*** Opening of Information shown ***
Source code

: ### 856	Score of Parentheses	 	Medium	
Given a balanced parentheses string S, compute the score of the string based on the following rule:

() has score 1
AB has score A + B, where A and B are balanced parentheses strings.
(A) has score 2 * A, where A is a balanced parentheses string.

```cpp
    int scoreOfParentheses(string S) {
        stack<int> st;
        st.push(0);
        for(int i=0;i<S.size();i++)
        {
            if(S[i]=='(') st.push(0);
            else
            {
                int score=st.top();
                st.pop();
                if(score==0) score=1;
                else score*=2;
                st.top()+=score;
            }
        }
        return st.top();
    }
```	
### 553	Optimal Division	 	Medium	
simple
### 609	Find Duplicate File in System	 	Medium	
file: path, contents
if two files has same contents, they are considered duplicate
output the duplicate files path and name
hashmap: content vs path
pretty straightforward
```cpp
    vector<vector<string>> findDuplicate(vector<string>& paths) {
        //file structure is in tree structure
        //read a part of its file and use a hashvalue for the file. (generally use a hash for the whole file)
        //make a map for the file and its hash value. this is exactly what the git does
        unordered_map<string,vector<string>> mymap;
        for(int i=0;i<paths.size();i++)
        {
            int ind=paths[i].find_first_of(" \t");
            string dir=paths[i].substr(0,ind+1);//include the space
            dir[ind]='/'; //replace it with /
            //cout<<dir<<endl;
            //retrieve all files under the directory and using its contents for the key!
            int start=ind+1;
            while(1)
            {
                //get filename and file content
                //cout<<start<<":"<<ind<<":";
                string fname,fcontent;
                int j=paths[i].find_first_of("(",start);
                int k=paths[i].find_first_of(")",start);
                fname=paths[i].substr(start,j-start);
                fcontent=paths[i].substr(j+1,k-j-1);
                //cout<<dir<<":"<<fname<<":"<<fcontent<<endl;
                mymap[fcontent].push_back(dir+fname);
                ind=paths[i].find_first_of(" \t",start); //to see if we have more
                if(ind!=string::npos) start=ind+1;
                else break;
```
*** Close of Information shown ***
*** Opening of Information shown ***
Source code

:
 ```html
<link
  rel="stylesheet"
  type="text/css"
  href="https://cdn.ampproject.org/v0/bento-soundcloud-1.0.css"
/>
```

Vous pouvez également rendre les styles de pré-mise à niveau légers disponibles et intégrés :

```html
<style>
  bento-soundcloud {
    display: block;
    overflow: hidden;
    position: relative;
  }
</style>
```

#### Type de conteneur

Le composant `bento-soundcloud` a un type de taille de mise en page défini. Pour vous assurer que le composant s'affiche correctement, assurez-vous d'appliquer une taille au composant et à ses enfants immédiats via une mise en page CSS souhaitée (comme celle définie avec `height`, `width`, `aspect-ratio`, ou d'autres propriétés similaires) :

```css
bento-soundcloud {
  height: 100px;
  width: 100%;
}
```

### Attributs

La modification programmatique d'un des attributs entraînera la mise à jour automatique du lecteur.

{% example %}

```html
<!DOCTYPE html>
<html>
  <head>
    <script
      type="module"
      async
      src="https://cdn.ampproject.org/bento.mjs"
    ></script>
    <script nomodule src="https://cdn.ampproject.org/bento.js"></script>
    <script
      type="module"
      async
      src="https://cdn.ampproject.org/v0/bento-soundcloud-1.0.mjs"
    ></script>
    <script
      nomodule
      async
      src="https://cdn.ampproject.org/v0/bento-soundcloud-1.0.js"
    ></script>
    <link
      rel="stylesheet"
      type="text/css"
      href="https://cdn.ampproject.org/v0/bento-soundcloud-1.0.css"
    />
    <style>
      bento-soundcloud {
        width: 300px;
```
*** Close of Information shown ***
Brief: Would you filter the records and copy out each line containing "endl"?

Written reply:
            //cout<<dir<<endl;
                //cout<<dir<<":"<<fname<<":"<<fcontent<<endl;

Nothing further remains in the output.